Tom’s Instinct

Regular readers will remember Tom, my relatives’ 13-week Border Collie, who came to visit last weekend. He has grown well and his long collie face is coming along nicely. We took him for a walk at Letcliffe Park where he enjoyed playing with other dogs and digging up grass. Then he saw something for the very first time. He couldn’t take his eyes off it. Though it barely moved, he watched it with an intensity and enthrallment: he saw a sheep.
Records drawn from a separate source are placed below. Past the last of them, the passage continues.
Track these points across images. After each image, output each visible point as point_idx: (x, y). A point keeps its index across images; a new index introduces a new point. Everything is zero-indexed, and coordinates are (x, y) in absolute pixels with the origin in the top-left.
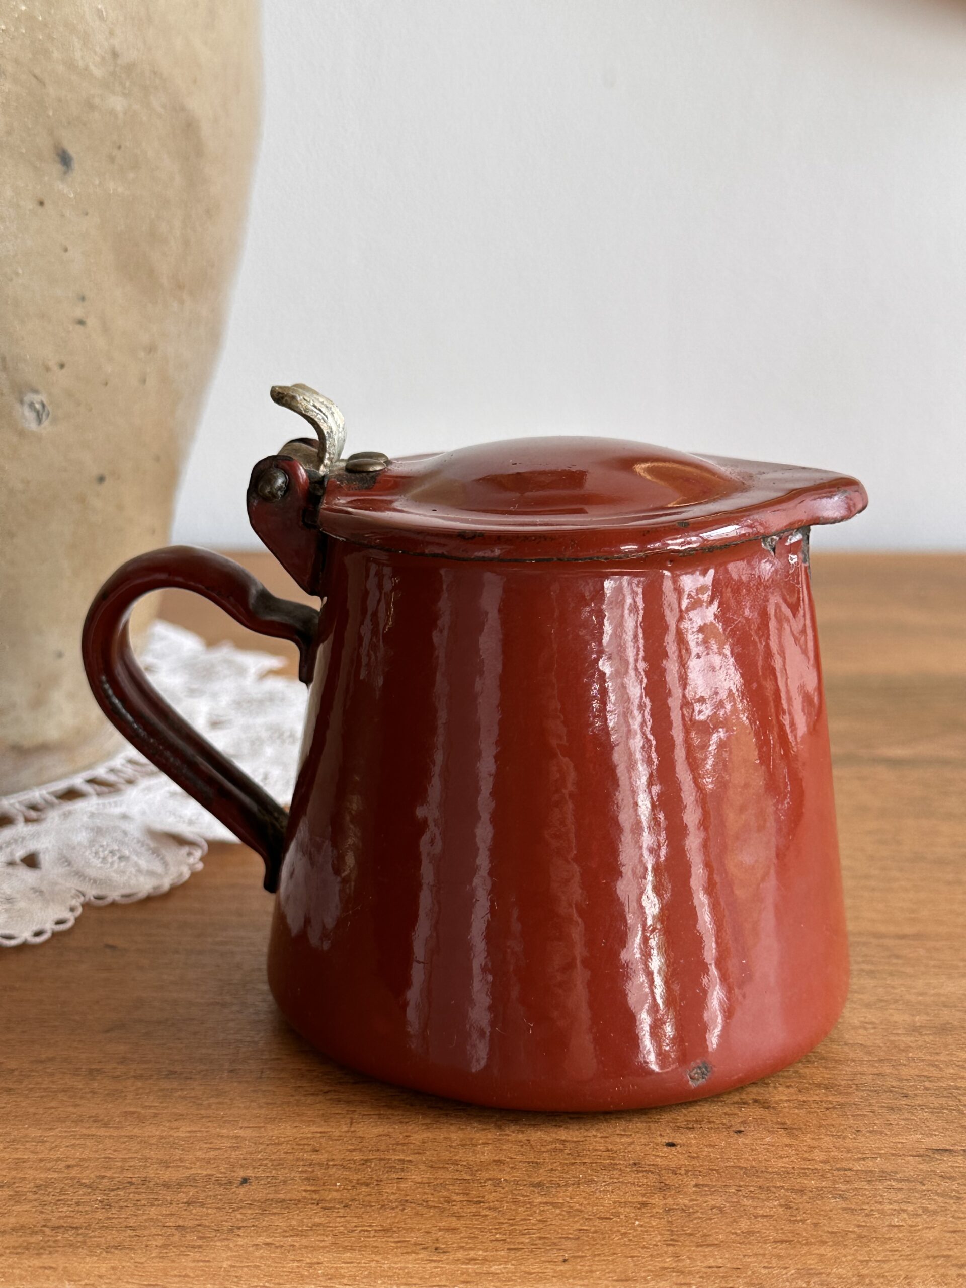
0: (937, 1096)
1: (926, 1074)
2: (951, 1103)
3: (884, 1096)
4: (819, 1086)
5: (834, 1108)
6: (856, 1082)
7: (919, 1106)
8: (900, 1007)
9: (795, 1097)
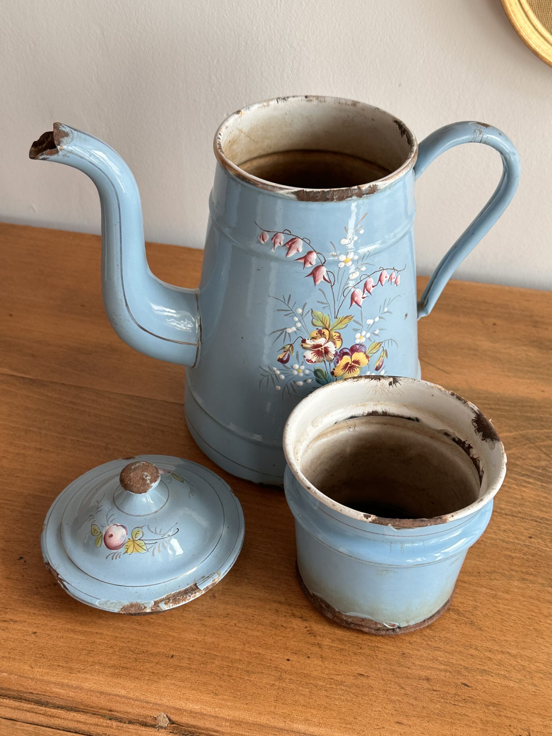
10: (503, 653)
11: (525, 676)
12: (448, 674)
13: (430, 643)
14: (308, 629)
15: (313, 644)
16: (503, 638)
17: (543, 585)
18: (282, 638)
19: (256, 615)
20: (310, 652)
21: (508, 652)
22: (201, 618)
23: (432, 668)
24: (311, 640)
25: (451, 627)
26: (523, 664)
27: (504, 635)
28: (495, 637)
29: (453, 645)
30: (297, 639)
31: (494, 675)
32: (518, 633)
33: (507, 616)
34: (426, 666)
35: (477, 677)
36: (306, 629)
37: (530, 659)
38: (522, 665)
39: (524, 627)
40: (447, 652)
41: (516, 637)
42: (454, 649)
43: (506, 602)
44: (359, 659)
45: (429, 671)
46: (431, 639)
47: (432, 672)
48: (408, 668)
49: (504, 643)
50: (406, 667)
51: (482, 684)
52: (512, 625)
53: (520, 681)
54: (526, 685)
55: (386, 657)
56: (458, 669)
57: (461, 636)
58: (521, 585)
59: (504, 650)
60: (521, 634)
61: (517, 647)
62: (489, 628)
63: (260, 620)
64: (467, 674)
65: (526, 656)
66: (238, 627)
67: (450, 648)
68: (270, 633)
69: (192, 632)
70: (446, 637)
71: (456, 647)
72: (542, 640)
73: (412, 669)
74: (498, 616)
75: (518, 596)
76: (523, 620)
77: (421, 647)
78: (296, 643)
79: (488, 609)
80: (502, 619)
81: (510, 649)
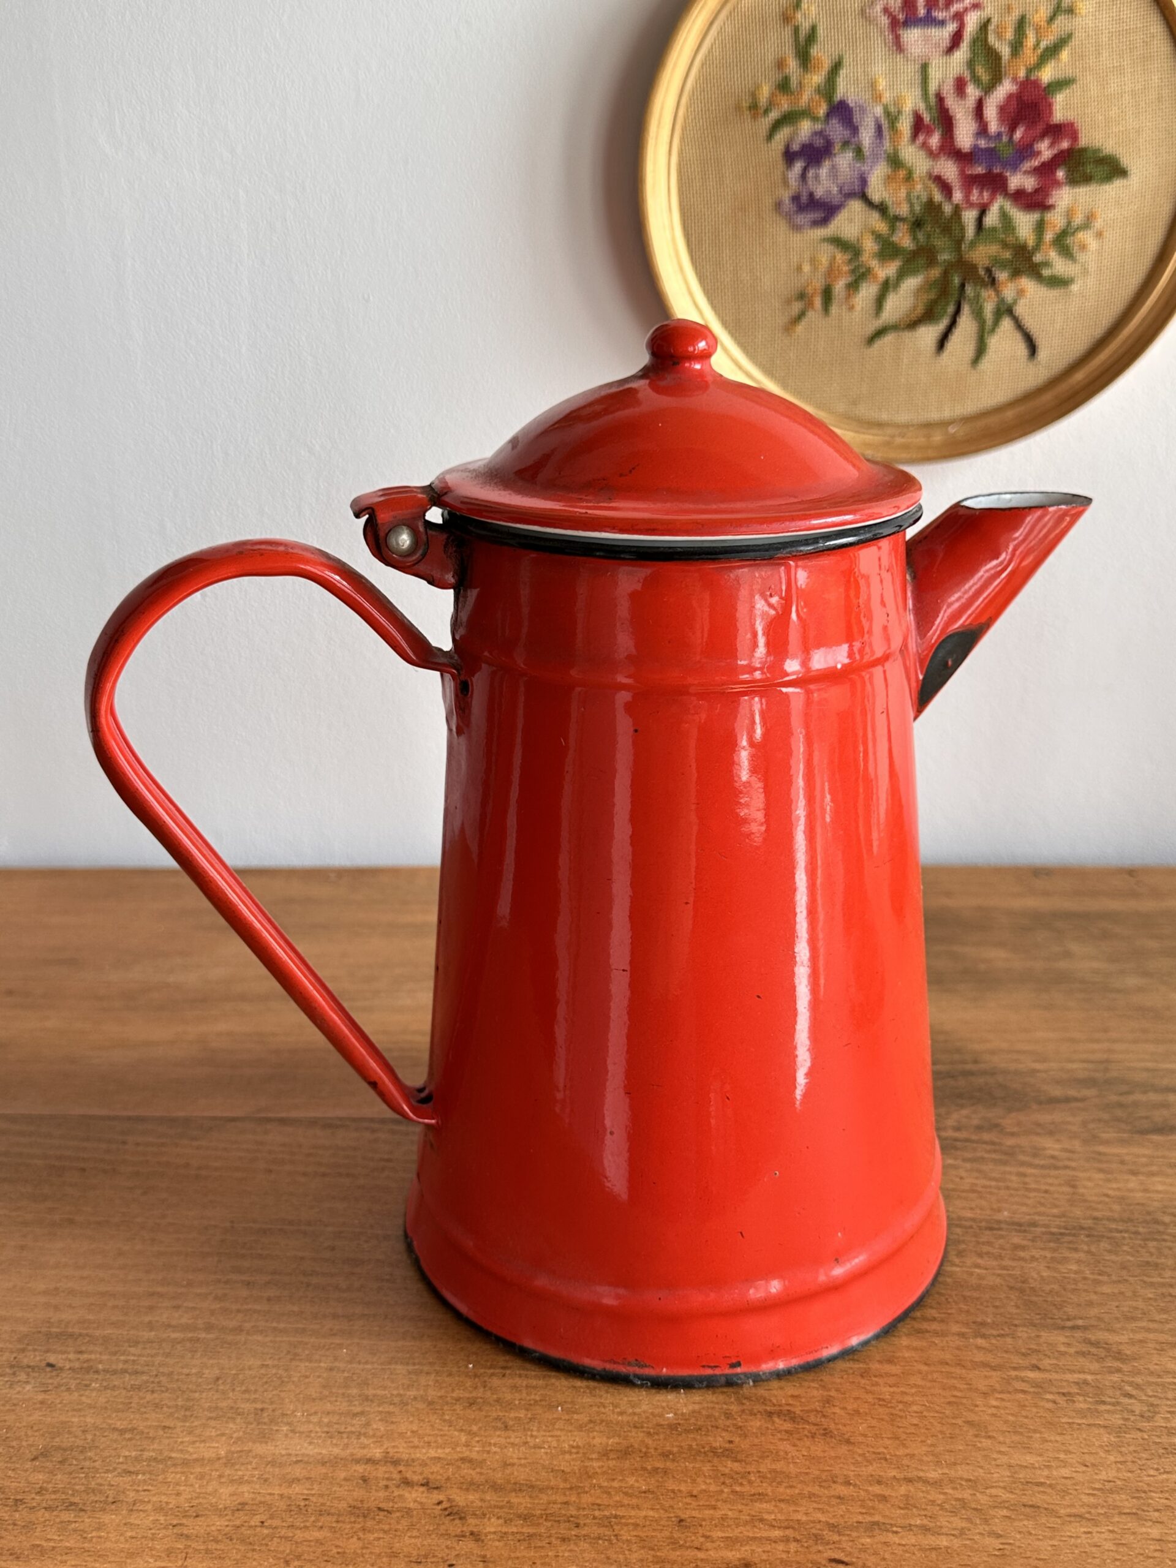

He was born on a farm in Wyresdale and comes from good, working stock. Even though he has never encountered sheep before, something within him leapt to the fore, some instinct in which he knew that this woolly creature was his to command. The farmer will be relieved to learn that there was a fence between them and us and we wisely kept him on his lead. And it is a good job too; had he squeezed through the gap, he would have been over in no time, fulfilling the job for which his ancestors have been bred for hundreds of years. My aunt assures me that he regularly attempts, without success, to round up her cats, and he certainly regards plastic bottles and footballs as fair game, to be herded and controlled.
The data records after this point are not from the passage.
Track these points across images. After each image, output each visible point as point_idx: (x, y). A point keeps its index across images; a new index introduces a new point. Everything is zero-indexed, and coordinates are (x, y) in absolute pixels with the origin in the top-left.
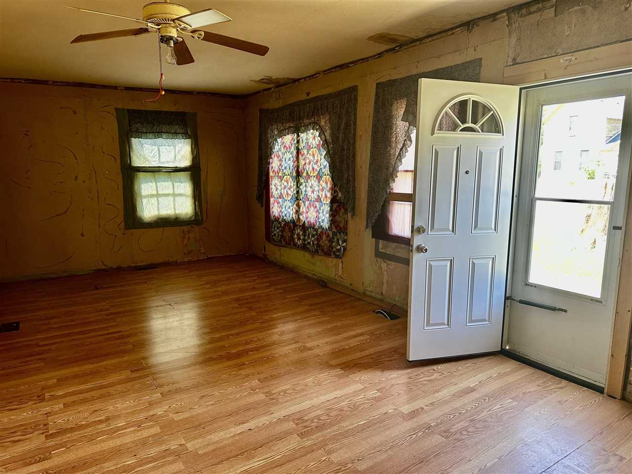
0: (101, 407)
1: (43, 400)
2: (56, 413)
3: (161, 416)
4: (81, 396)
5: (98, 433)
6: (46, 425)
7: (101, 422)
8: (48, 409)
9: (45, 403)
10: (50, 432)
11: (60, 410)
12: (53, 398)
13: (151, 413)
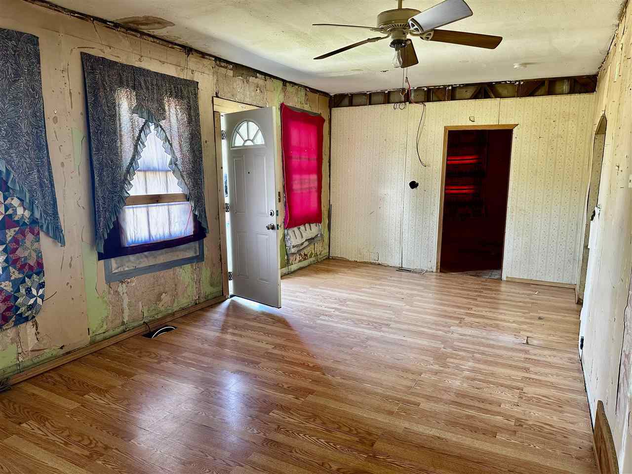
0: (472, 389)
1: (518, 420)
2: (510, 402)
3: (438, 364)
4: (481, 405)
5: (486, 375)
6: (520, 397)
7: (480, 380)
8: (515, 409)
9: (517, 416)
10: (518, 391)
11: (505, 403)
12: (507, 417)
13: (442, 369)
Just as Tom has an inbuilt desire to round up sheep, so all humans have an inbuilt desire to worship God. That desire for fellowship with our Maker was put there by Him, that we might reach out and find Him. The Bible says ‘Also He has put eternity in their hearts’ (Ecclesiastes 3:11), suggesting that the tawdry distractions with which we seek to satisfy this desire will never work. We might express this yearning by constructing idols or cherishing our rulers or heroes, but they too can never satisfy. Tom might enjoy chasing a plastic bottle, but he was designed to herd sheep. 

And ye shall seek me, and find me, when ye shall search for me with all your heart.